A nova rodada de erros grotescos de arbitragem e a reportagem da revista piauí que trata da CBF reafirmam o que todo mundo sabe sobre os desmandos no futebol brasileiro; o problema é a dificuldade de mudar algo que foi feito para ser do jeito que é.
Entidade privada, a CBF tem, no Brasil, o monopólio do futebol, é como se houvesse uma única empresa capaz de fornecer água para todo o país. Como está claro em seu estatuto, a entidade, por ser filiada à FIFA e à Conmbebol, é a única autorizada, de forma exclusiva, a "dirigir e controlar o futebol no território brasileiro".
Ao assumir a presidência da CBF em 1989, Ricardo Teixeira tratou de acabar com o recebimento de qualquer verba pública por parte da entidade. Isso, para tentar manter a Polícia Federal, o Ministério Público e o Tribunal de Contas da União longe de sua sede.
Dona da seleção que representa o país, proprietária dos direitos sobre a prática organizada e oficial do esporte mais popular, a CBF tem jeito de estatal, exerce um monopólio de dar inveja ao maior fã da presença do Estado na economia — mas é privada.
A gastança e os absurdos relatados pela reportagem da piauí fazem parte da lógica de poder de uma entidade que não sofre qualquer tipo de concorrência. É a dona, vale repetir, do futebol no Brasil.
Ao estabelecer uma remuneração estapafúrdia e fornecer incontáveis mordomias para presidentes de federações regionais, a direção da CBF apenas trata de garantir a própria sobrevivência. Cuida muito bem daqueles que, em tese, têm o poder de derrubá-la.
Cada uma das 27 federações tem direito a, na prática, três votos na escolha da diretoria da entidade nacional. Isso supera com folga o peso dos clubes: cada um dos 20 da série A tem dois votos; os da série B, um. Como frisa a reportagem, as federações podem eleger o presidente da CBF mesmo se este não tiver um voto sequer dos 40 maiores clubes.
Uma camisa de força que explica a votação unânime dos clubes à reeleição do presidente da CBF, Ednaldo Rodrigues — ser contra só abriria margem para retaliações. A briga é tão pesada que o ex-craque Ronaldo Nazário jogou a toalha e desistiu de se candidatar ao comando da entidade.
Mesmo federações de estados onde há prática incipiente de futebol mandam mais na CBF do que clubes que pertencem à elite do futebol.
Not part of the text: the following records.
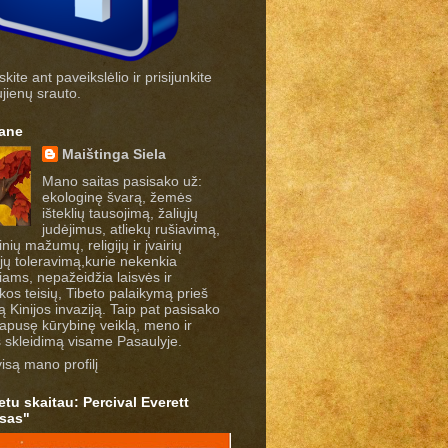
ite ant paveikslėlio ir prisijunkite
ujienų srauto.
ane
Maištinga Siela
Mano saitas pasisako už:
ekologinę švarą, žemės
išteklių tausojimą, žaliųjų
judėjimus, atliekų rušiavimą,
nių mažumų, religijų ir įvairių
ijų toleravimą,kurie nekenkia
niams, nepažeidžia laisvės ir
kos teisių, Tibeto palaikymą prieš
ą Kinijos invaziją. Taip pat pasisako
riapusę kūrybinę veiklą, meno ir
s skleidimą visame Pasaulyje.
isą mano profilį
tu skaitau: Percival Everett
sas"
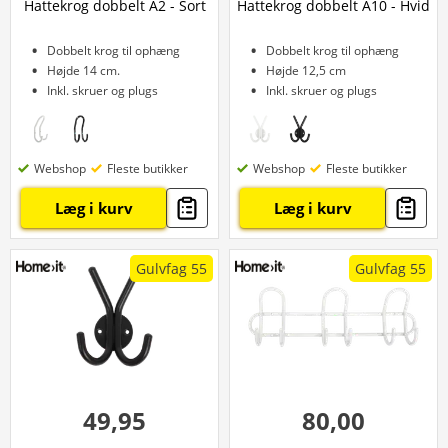
Hattekrog dobbelt A2 - Sort
Hattekrog dobbelt A10 - Hvid
Dobbelt krog til ophæng
Dobbelt krog til ophæng
Højde 14 cm.
Højde 12,5 cm
Inkl. skruer og plugs
Inkl. skruer og plugs
Webshop
Fleste butikker
Webshop
Fleste butikker
Læg i kurv
Læg i kurv
Gulvfag 55
Gulvfag 55
49,95
80,00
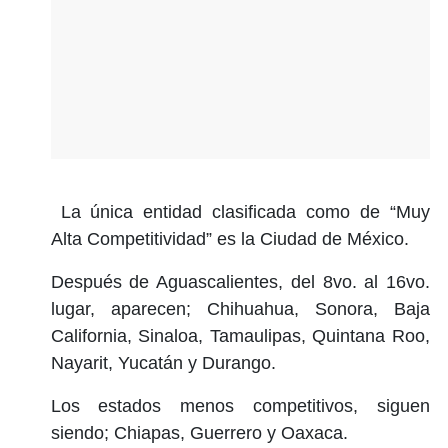
La única entidad clasificada como de “Muy
Alta Competitividad” es la Ciudad de México.
Después de Aguascalientes, del 8vo. al 16vo.
lugar, aparecen; Chihuahua, Sonora, Baja
California, Sinaloa, Tamaulipas, Quintana Roo,
Nayarit, Yucatán y Durango.
Los estados menos competitivos, siguen
siendo; Chiapas, Guerrero y Oaxaca.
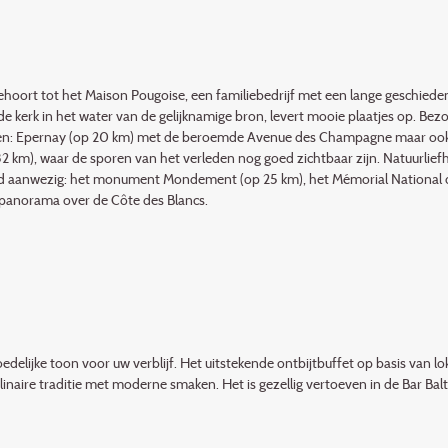
behoort tot het Maison Pougoise, een familiebedrijf met een lange geschiede
e kerk in het water van de gelijknamige bron, levert mooie plaatjes op. Be
ekken: Epernay (op 20 km) met de beroemde Avenue des Champagne maar ook
 km), waar de sporen van het verleden nog goed zichtbaar zijn. Natuurlie
ed aanwezig: het monument Mondement (op 25 km), het Mémorial National de
panorama over de Côte des Blancs.
elijke toon voor uw verblijf. Het uitstekende ontbijtbuffet op basis van l
inaire traditie met moderne smaken. Het is gezellig vertoeven in de Bar Balth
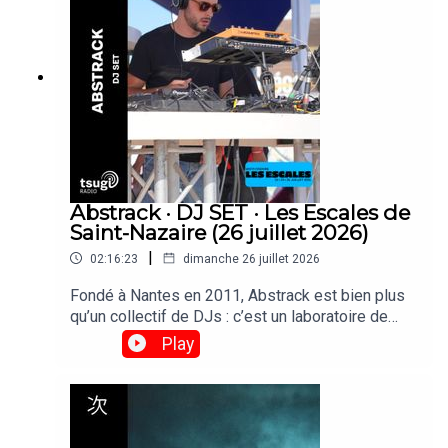
passées faire un set derrière les platines de
Tsugi Radio.
Abstrack · DJ SET · Les Escales de
Saint-Nazaire (26 juillet 2026)
|
02:16:23
dimanche 26 juillet 2026
Fondé à Nantes en 2011, Abstrack est bien plus
qu’un collectif de DJs : c’est un laboratoire de
création qui explore la fête comme une œuvre
Play
d’art totale. Musique, scénographie et graphisme
y convergent pour transformer chaque événement
en une expérience immersive et sensible.
Retrouvez deux heures de set enregistré depuis
la scène Club 360 avec Atemi, Bloody L et Vidock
O sistema foi construído para incentivar a cartolagem, o jogo de bastidores; favorece a distribuição de vantagens para pessoas que pouco ou nada têm a ver com a prática do futebol. E é muito pequena a chance de eventuais desvios gerarem problemas judiciais.
Os clubes, associativos ou SAFs, investem no futebol, são responsáveis pelo imaginário e pela fantasia geradas pelo esporte, despertam e cultivam a paixão que temos por determinadas cores e escudos. Mas são coadjuvantes no mecanismo de poder — eventualmente, parceiros de uma estrutura viciada, isso, para garantir seus interesses pessoais. Algo que fortalece um sistema fechado, cheio de brechas para a corrupção.
Há algum tempo que muitos defendem o modelo europeu de criação, por partes dos clubes, de uma liga que ficaria responsável pela organização dos campeonatos nacionais — à CBF restaria cuidar das seleções. O problema é que a estrutura vertical imposta pela Fifa impede que isso seja feito sem a anuência da CBF, não dá imitar D. Pedro I, subir num burrico e gritar independência ou morte.
De posse da capitania hereditária que lhe foi outorgada pela Fifa, a CBF deixa claro em seu estatuto que pode, "a seu exclusivo critério", "mediante decisão de sua Assembleia Geral Administrativa", admitir a existência de ligas. Ou seja, nada pode ser feito sem a anuência da entidade, que, claro, terá que ser muito bem recompensada para aceitar a diminuição de seus poderes. Não há VAR que possa ser acionado para questionar a CBF, nem mesmo aqueles que traçam tantas linhas tortas em campo.